Top of DOCUMENT TEXT

Korvis attacks the Comb of the Friscos and releases the remaining male slaves, but finds himself needing to distract the pursuing Frau. He leads Lakella and Vena into the contamns, where the women catch up to him. Lakella shoots Korvis, knocking him into a ravine. Korvis awakens, narrowly avoiding death, as Lakella's arrow was stopped by the children's reading book. Korvis searches for an exit, but instead comes across an old vault door. Inside the vault, Korvis discovers a stash of laser weapons, a boombox, a radiation suit, and a message for the President of The United States. Korvis uses his newfound technology to roleplay the mythical god-character of 'The Prezeedent', and seeks to kidnap a close friend of Vena to trade in exchange for diplomacy.

Gruss and Relk ambush a Frau seeder camp, and capture Lynka. Later that night, Korvis rains fire from the sky and terrorizes the Frau to get their attention, commanding that Vena meet 'the prezeedent' at sunrise in the contamns. Vena meets with 'the prezeedent' and, in exchange for Lynka's life, follows him to the presidential bunker. Inside, Korvis reveals his true identity to Vena, and shows her that, as she is 'woman', he is 'man'. Korvis invites her to feel his flesh, ultimately leading to the couple having intercourse. Meanwhile, back at the Frau base, Morha and Freyha conspire against Vena, and convince Lakella to usurp her sister's crown. In a display of power, Lakella launches an assault on the Plugot base.

During the assault on the men's camp, many lives are lost. Morha is knocked off her horse by a grenade and is trampled by the remaining soldiers, Amie is killed by an oncoming thunder-rock, and Lakella is killed in hand-to-hand combat with Gruss. Korvis, upon arriving home to the wreckage, angrily launches a counter-offensive, believing Vena is to blame. At the Frisco gates, Korvis meets a surrendering Vena, who was unaware of the ambush plans or her sister's treachery. Vena and Korvis throw down their weapons, and kiss. The onlooking men and women follow suit, signaling an end to the war between them.

==Cast==
- Chuck Wagner as Korvis
- Laurene Landon as Vena
- William Wallace as Gruss
- Sue Giosa as Morha
- Victoria Barrett as Lakella
- Galyn Görg as Lynka
- Shaike Ophir as Lelz (credited as Shai K. Ophir)
- Camilla Sparv as Reya
- Karen Sheperd as Keva (credited as Karen Lee Sheperd)
- Ari Sorko-Ram as Relk
- Ezra Dagan as Amie
- Joanna Reis as Freyha
- Steve Malovic as Aargh the Awful
- Anat Zahor as Bowa (credited as Anat Zachor)

Bottom of DOCUMENT TEXT
Top of DATASET

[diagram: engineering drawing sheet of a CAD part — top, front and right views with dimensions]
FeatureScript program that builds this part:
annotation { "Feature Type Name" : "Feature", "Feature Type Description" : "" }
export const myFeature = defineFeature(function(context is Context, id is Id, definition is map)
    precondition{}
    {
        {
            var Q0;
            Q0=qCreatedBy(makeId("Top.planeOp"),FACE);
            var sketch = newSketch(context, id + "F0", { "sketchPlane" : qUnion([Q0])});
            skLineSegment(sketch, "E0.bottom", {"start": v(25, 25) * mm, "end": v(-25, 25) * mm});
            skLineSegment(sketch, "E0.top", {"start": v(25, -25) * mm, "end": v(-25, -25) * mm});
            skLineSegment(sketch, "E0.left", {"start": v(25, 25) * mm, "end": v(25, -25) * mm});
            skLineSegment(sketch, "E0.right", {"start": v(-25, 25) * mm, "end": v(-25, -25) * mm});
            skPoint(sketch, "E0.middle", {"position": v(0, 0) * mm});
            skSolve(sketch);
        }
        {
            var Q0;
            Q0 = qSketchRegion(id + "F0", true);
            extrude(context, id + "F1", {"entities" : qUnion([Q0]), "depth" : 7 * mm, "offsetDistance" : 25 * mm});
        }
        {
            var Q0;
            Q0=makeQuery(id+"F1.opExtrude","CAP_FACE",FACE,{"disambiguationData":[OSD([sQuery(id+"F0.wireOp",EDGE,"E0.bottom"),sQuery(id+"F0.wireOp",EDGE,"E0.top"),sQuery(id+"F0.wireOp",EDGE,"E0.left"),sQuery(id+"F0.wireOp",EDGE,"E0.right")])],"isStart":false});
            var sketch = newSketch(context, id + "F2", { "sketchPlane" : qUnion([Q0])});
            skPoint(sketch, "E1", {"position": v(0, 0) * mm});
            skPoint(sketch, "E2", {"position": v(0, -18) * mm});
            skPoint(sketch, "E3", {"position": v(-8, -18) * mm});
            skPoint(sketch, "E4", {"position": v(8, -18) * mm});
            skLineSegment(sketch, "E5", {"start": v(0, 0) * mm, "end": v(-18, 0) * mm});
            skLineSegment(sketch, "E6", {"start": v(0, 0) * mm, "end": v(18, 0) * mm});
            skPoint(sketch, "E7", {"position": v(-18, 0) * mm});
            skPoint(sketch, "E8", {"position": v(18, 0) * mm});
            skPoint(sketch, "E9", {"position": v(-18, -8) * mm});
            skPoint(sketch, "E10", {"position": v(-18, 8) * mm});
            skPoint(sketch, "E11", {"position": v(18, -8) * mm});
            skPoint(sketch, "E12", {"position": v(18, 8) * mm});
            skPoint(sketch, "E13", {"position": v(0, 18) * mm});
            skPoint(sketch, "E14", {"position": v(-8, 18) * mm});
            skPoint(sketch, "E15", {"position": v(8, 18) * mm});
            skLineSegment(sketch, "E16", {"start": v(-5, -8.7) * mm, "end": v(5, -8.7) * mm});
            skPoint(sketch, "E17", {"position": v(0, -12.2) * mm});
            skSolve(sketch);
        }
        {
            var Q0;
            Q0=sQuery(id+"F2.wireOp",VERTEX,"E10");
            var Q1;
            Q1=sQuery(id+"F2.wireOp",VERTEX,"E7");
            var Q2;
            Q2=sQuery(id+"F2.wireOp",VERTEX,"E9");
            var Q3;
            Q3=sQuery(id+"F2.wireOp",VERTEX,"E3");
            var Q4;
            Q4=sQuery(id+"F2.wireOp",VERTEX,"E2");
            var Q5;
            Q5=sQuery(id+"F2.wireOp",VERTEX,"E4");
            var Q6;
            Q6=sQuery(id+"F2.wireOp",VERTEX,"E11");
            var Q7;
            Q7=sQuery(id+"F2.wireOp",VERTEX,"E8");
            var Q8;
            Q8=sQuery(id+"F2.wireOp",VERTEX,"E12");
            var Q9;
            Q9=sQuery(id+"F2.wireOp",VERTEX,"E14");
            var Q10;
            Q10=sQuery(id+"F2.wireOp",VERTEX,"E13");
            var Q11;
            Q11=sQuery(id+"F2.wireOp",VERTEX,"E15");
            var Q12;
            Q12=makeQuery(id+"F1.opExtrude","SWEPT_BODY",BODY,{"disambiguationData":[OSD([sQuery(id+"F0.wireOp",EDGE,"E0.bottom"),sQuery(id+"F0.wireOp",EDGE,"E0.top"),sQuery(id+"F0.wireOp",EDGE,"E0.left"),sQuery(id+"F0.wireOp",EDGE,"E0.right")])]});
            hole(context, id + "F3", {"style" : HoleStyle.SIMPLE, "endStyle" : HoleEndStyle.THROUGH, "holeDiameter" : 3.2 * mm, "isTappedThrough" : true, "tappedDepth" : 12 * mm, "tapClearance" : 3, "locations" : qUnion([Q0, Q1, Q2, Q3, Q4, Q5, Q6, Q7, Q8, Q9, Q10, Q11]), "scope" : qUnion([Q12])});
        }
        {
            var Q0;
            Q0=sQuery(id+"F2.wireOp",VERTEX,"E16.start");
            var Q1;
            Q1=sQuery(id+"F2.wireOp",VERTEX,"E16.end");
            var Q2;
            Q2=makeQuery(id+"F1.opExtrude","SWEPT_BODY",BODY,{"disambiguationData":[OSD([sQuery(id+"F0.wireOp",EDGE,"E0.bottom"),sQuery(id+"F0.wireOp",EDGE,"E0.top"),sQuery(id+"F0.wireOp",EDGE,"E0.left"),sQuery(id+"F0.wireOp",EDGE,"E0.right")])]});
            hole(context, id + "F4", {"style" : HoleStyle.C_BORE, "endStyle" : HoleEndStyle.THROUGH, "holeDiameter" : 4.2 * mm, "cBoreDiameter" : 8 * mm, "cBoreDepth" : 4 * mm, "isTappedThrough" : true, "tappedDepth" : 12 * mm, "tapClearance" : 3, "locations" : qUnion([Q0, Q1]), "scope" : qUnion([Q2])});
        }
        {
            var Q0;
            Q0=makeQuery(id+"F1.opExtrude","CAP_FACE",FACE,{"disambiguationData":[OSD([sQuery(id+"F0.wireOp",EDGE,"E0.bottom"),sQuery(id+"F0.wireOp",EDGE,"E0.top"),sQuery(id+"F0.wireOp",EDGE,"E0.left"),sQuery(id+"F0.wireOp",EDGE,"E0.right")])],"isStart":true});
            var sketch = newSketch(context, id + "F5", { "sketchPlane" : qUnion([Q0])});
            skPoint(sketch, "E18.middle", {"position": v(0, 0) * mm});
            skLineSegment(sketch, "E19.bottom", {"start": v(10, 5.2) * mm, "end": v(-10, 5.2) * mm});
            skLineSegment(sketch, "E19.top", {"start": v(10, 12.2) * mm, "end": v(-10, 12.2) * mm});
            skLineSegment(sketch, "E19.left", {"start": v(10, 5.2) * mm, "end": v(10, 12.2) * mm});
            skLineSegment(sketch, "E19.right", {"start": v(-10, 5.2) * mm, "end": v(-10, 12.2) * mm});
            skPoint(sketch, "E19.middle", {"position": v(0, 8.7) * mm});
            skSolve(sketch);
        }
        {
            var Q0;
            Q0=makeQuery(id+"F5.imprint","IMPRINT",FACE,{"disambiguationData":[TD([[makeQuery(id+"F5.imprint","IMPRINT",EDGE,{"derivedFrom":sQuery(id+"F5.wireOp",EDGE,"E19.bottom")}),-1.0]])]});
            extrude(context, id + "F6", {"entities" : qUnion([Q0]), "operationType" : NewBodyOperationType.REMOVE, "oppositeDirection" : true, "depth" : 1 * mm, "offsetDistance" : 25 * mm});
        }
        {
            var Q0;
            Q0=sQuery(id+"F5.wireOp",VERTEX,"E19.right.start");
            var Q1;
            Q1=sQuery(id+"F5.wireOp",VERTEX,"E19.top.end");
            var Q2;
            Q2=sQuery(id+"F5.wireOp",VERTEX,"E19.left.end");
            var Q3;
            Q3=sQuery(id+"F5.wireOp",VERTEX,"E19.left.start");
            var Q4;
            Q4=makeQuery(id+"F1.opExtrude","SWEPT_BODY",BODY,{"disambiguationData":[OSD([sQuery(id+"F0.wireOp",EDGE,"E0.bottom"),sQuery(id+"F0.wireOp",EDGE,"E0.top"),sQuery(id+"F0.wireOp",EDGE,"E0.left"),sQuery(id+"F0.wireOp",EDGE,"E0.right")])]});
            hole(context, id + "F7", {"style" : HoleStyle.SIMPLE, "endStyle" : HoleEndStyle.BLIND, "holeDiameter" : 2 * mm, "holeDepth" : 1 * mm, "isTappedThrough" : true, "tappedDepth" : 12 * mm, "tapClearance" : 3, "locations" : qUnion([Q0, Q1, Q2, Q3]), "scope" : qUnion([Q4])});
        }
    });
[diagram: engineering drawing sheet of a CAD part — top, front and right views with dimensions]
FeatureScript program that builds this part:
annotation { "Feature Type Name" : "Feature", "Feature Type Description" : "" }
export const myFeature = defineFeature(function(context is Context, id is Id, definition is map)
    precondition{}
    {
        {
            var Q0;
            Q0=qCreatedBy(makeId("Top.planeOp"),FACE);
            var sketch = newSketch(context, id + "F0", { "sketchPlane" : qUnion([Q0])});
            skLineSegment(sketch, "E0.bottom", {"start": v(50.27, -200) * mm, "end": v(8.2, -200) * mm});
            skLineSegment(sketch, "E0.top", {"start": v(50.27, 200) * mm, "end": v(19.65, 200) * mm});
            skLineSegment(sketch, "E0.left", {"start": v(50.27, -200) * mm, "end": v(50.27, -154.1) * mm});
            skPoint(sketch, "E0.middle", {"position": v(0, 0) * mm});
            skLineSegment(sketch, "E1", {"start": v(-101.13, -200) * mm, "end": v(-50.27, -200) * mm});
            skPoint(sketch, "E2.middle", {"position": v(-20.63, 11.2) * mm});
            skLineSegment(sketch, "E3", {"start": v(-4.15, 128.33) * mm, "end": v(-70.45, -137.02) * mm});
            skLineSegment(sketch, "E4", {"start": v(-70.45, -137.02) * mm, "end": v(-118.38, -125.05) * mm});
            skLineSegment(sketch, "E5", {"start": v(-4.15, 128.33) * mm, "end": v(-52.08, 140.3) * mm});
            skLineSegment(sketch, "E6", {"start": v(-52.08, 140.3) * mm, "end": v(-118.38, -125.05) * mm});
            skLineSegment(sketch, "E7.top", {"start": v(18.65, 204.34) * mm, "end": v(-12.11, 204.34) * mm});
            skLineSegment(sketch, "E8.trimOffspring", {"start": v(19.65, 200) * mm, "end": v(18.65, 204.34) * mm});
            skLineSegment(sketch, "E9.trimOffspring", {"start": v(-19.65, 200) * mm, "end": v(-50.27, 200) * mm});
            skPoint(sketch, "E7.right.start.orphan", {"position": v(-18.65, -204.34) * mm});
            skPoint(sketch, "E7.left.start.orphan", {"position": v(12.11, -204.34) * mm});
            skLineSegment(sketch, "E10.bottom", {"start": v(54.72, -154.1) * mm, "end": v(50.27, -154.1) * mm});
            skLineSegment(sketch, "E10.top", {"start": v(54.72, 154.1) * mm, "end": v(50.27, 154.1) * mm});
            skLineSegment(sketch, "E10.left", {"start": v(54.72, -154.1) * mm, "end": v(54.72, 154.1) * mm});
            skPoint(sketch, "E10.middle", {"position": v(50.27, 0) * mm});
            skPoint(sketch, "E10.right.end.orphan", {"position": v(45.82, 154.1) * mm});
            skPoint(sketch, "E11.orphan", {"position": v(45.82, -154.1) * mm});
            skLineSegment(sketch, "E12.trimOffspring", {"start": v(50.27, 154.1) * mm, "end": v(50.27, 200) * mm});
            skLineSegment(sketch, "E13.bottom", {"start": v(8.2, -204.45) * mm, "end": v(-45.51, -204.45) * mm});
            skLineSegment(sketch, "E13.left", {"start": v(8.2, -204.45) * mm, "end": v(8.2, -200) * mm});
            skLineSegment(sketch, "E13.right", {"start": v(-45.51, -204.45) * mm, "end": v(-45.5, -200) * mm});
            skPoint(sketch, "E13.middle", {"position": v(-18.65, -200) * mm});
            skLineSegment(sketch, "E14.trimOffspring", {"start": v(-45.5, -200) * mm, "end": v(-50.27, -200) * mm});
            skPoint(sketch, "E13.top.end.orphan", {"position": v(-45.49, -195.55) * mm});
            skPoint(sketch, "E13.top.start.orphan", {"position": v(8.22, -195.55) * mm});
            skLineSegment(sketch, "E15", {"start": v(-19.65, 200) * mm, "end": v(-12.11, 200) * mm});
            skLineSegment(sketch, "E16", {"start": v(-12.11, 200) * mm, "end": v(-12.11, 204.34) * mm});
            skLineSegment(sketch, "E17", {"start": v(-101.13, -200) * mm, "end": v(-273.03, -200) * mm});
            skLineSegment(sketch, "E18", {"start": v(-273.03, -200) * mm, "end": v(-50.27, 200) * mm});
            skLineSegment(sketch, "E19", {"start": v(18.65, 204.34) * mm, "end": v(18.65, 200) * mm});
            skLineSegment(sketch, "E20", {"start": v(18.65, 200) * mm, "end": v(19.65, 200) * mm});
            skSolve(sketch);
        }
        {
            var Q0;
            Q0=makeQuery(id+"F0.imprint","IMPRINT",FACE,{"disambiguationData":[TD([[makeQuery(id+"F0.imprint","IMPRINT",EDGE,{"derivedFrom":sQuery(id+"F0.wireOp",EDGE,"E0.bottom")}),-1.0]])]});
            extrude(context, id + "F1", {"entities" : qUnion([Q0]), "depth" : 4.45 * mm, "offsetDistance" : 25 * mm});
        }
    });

Bottom of DATASET

■ ASSIGNMENT:
Answer these questions from the plot and cast text, keeping each answer brief.
(a) What stopped the arrow Lakella shot at Korvis?
(b) Who kills Lakella during the assault on the men's camp, and how?
(c) Which actor plays Lynka?

■ ANSWER FOR THIS EXERCISE:
(a) The children's reading book.
(b) Gruss kills her in hand-to-hand combat.
(c) Galyn Görg.